Já Lacan retoma, ao longo de seu ensino, o sintoma como uma formação do inconsciente, como uma mensagem que se articula ao Outro, portanto interpretável. Posteriormente introduz o sinthoma com um neologismo que aloja a letra h indicando que a letra se infiltra na palavra. Assim o sinthoma localiza uma forma de gozar do corpo, disjunta do Outro, índice da presença do Um e da ausência da relação sexual.[7]

As duas definições de Freud e de Lacan abordam os campos do desejo e do gozo presentes na fala. Mas a elaboração de Lacan parte da premissa do Um do gozo, desligado da estrutura, do campo do Outro, e, é justamente isso, o que permite ir além das elaborações sobre a pulsão em Freud.

Mas como ordenar as duas abordagens do sintoma em J. Lacan. Elas se substituem, se complementam, que relação propor? A princípio penso que não se trata de substituir uma pela outra e, sim, de poder articulá-las. Nesse sentido, indago se é possível considerar que sinthoma está presente no sintoma, assim como a letra esta presente no significante?[8]

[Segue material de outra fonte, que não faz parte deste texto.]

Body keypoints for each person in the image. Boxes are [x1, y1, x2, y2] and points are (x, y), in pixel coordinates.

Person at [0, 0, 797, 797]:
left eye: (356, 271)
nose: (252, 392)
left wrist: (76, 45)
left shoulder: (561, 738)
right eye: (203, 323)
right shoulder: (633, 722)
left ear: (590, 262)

Partilho da ideia de que a delimitação da letra presente no gozo do sinthoma é aquilo que toca o corpo que está além do corpo narcísico, tal como, é apontado na proposta para a jornada.

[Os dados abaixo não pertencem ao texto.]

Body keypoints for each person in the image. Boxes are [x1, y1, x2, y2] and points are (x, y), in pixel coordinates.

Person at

Entendo que todas essas considerações abrem o trabalho analítico para um além do sintoma, um além do sentido, um além do corpo narcísico, exigindo uma nova topologia. Esse movimento de ir além vai produzindo restos, pedaços, com os quais, em algum momento poderá surgir algo novo, que ganhe o estatuto de invenção para o analisante. Ali se encontra a aproximação entre a bricolagem e a invenção. Podem se aproximar, mas é necessário examiná-las mais de perto para tecer relações possíveis ou impossíveis. É importante continuar a trabalhar para extrair mais consequências para a prática do analista, seja aonde ela for, das construções que tomam como ponto de partida: Há gozo.

Obrigada.


[1] O unicórnio é um ser fantástico, considerado símbolo da pureza, da castidade e da força. Ele aparece nas narrativas medievais como um animal extremamente dócil e próximo das donzelas virgens.
[2] Miller, J.- A. Los signos del goce. Editora Paidos. Buenos Aires. 1998. P. 352.
[3] Miller, J. A. Os seis paradigmas do gozo. Opção Lacaniana online. Nova série. Ano III. Março 2012.
[4] Lacan. J. Seminário livro 20:mais ainda. Rio de Janeiro. Jorge Zahar Ed. 2008.
[5] Miller, J.-A. Los signos del goce. Buenos Aires. Paidós. 1998.
[6] Idem.
[7] Miller. J.-A Os seis paradigmas do gozo. In: Opção Lacaniana online. Nova Série   Ano III março 2012
[8] Jimenez, S. No cinema com Lacan. Rio de janeiro. Ponteio.2014.